Element boundary records
↓

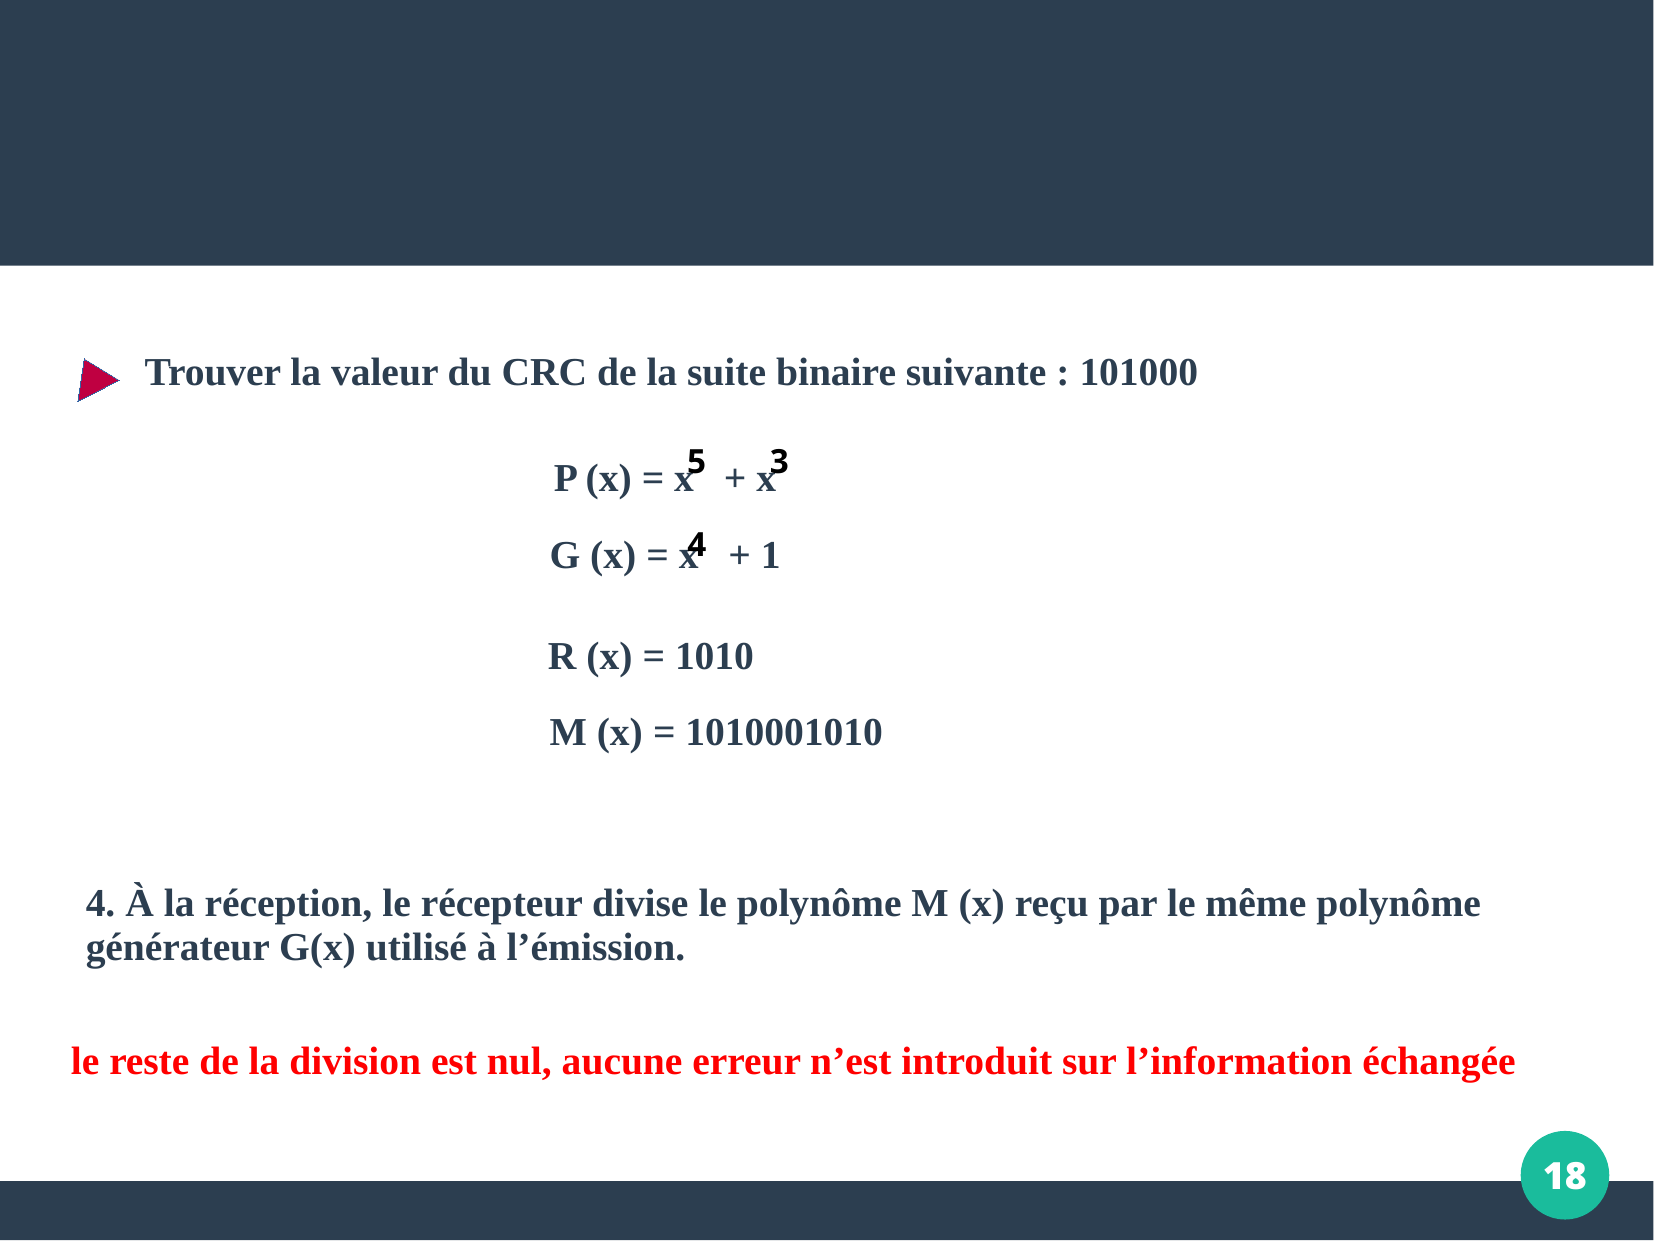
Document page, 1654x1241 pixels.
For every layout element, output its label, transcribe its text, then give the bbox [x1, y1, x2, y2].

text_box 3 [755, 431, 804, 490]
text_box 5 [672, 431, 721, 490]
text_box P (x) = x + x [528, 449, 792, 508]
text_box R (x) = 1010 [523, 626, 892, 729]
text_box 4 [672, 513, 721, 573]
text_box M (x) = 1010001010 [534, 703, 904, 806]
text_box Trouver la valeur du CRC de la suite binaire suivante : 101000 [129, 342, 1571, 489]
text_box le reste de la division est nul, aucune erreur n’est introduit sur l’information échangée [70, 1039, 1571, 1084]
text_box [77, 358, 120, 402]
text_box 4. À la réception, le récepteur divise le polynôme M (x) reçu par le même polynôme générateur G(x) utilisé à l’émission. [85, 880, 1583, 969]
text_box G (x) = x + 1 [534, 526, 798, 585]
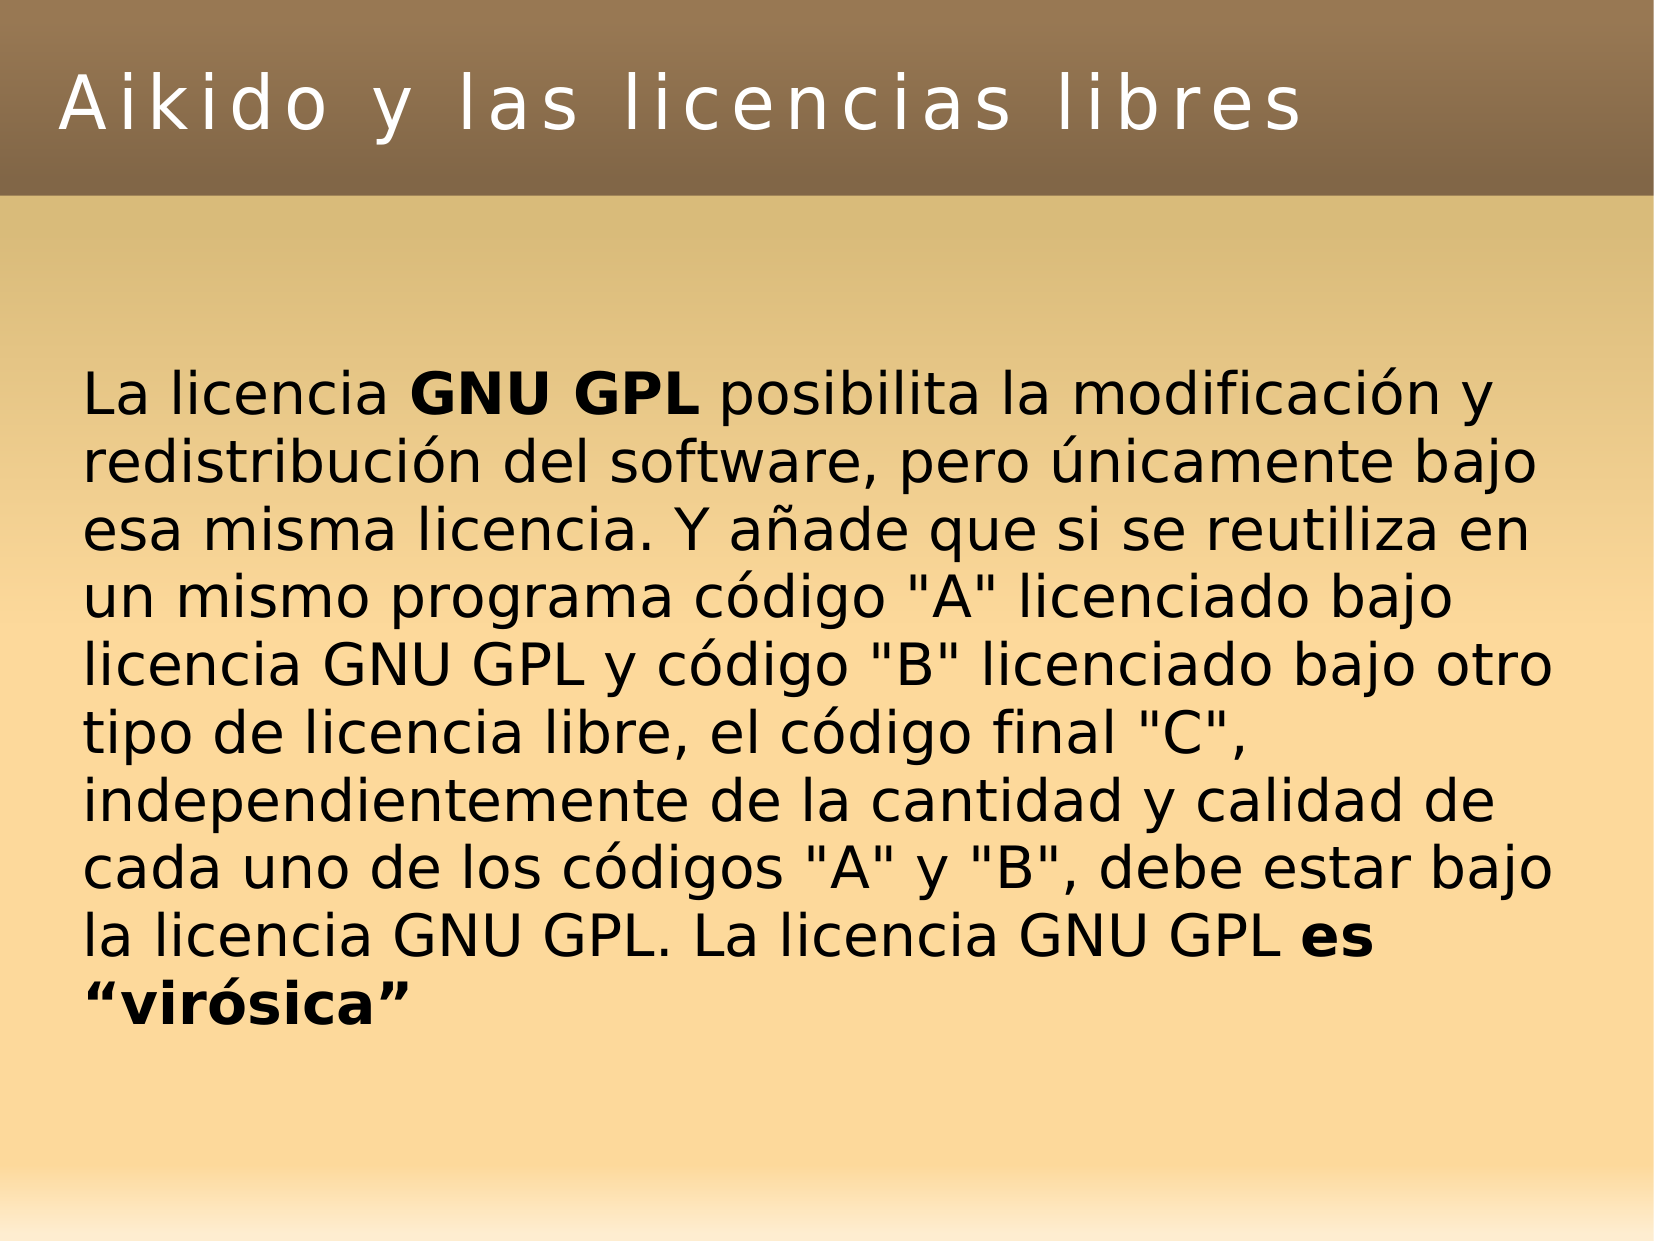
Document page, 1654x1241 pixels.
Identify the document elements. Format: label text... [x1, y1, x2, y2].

↑

**TASK GOAL**
How many of the lines above contain the word "label"? Reply with the number alone.

**EXPECTED OUTPUT**
2